Ser conscientes del momento político contemporáneo y el papel de la civilidad. La política como arte de gobernar y como ciencia, se complementan; ambas requieren cada día –en nuestro país– de más y mejores centros del saber, la investigación, la innovación, y la reflexión; de más y mejores políticas educativas; de salud; de vivienda; agroindustriales; de transportes…; de más y mejores actores; de más y mejores líderes políticos y sociales, comprometidos con la mayoría de nuestra población. La política, como arte y ciencia, está a la orden del día. Hay que fortalecer el Estado y desarrollar la democracia participativa; estar muy atentos al desarrollo del pensamiento de los sectores académicos, políticos, económicos, sociales y ambientales; hay que abrir la democracia con dimensión de profundidad y estar alerta frente a los populismos y caudillismos de todas las tendencias.

Replantear la misión y la visión de la Escuela de Alto Gobierno. Para el fortalecimiento de nuestra democracia y de la Administración Pú­blica es indispensable replantear la misión y la visión de la Escuela de Alto Gobierno fundada en 1997 y adscrita a la ESAP.

Implementar el Acuerdo del Teatro Colón. Para el futuro de la democracia colombiana se me presenta indispensable tomar las decisiones políticas que permitan la implementación del Acuer­do del Colón y la construcción de una paz estable y duradera. Sobre este tema, existen informes significativos en torno a sus avances (2020 - 21). Sin embargo, la magnitud de la problemática nos indica que es necesario revi­sar cuidadosamente lo realizado e incrementar la voluntad política, de tal manera, que se pueda mostrar ante el mundo, América Latina y Colombia, los logros alcanzados e indicar la importancia y viabilidad de un proceso de paz centrado en las víctimas.

No olvidar que los más importantes gobernantes contemporáneos y los altos funcionarios de los organismos internacionales han manifestado ex­plícitamente, su interés en que la construcción de la paz en Colombia, sea una realidad.

Saber enfrentar la crisis. No temamos a las crisis; ellas frecuentemente han facilitado la eclosión de pensadores de reflexión profunda; de teorías; de nuevas organizaciones y coaliciones políticas; y de novedosos liderazgos políticos y de estadistas.

Preguntas finales.
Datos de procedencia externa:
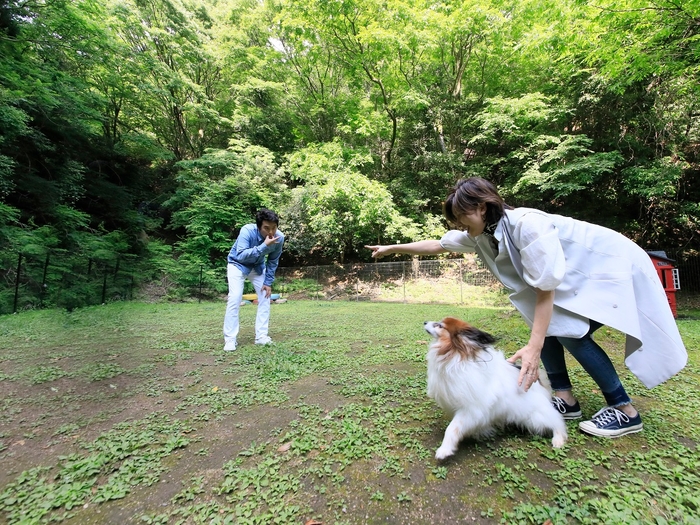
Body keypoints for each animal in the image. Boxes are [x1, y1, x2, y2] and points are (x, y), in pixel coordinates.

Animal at [424, 316, 568, 458]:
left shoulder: (471, 409)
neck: (455, 357)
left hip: (537, 416)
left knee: (556, 420)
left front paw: (444, 450)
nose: (425, 322)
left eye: (439, 326)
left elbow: (452, 428)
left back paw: (558, 439)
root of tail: (538, 381)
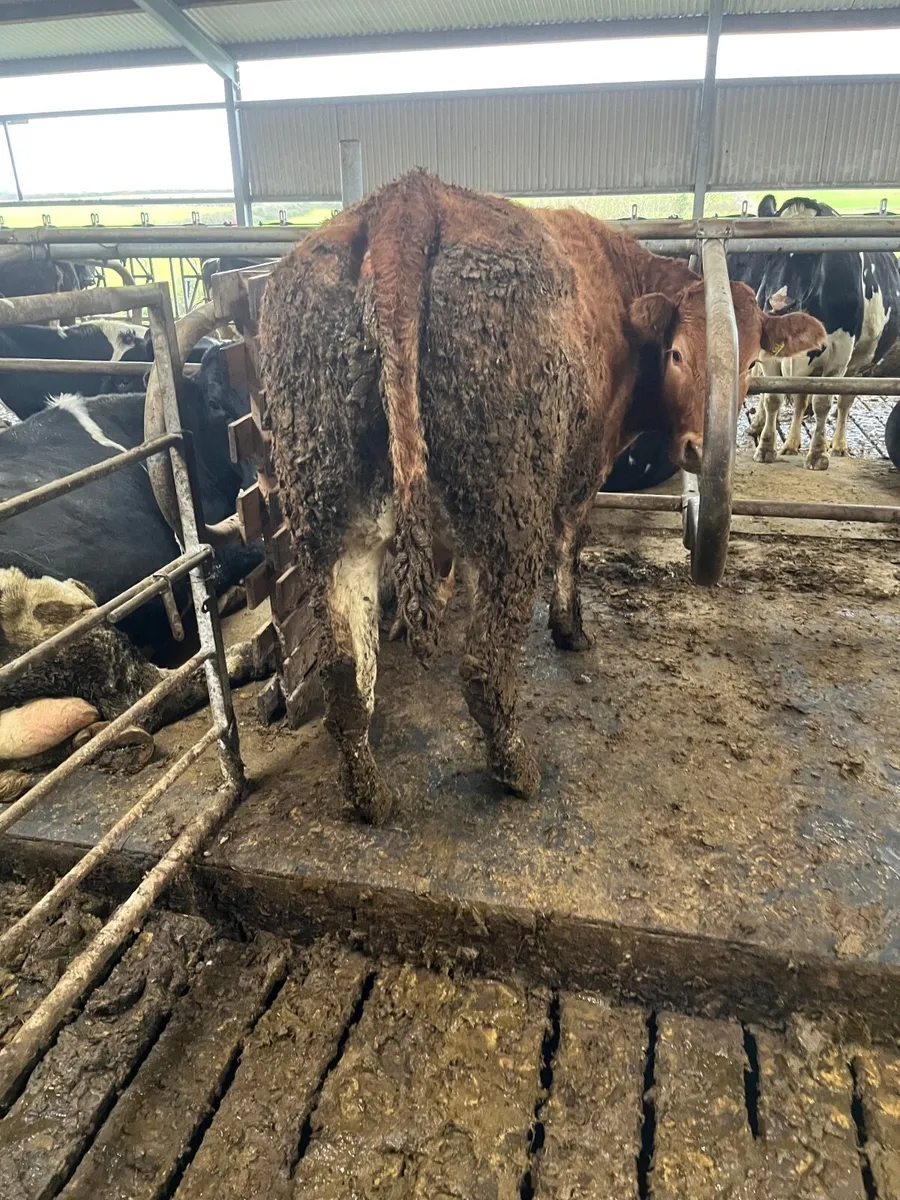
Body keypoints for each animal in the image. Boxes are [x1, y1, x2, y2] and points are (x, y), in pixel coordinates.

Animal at [257, 170, 825, 823]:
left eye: (753, 362)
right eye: (678, 353)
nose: (699, 449)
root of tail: (406, 201)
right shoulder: (583, 467)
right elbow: (571, 545)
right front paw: (569, 628)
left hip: (329, 516)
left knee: (346, 677)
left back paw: (370, 797)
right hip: (510, 514)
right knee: (483, 666)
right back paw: (516, 768)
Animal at [749, 196, 900, 469]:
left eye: (815, 253)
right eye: (768, 251)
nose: (779, 305)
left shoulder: (839, 354)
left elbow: (822, 403)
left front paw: (818, 454)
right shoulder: (769, 352)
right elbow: (773, 397)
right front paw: (766, 448)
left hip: (855, 366)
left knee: (844, 402)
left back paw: (838, 445)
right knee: (800, 399)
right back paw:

Y dos preguntas inquietantes: Quienes no hemos sido responsables di­rectos de las acciones violentas ¿qué responsabilidad tenemos frente a la magnitud de la inequidad existente en nuestra sociedad? ¿Cómo pode­mos comprometernos en la construcción de una sociedad justa (con es­tructuras que organicen la equidad ante el poder), pacífica (con ausencia de violencias abiertas, estructurales y culturales), libre (interrelacionada con todas las naciones y sin sometimiento a potencia mundial alguna) e insertada creativamente en el proceso de globalización con consciencia latinoamericana y con posibilidad de organizar un proceso de desarrollo sostenible?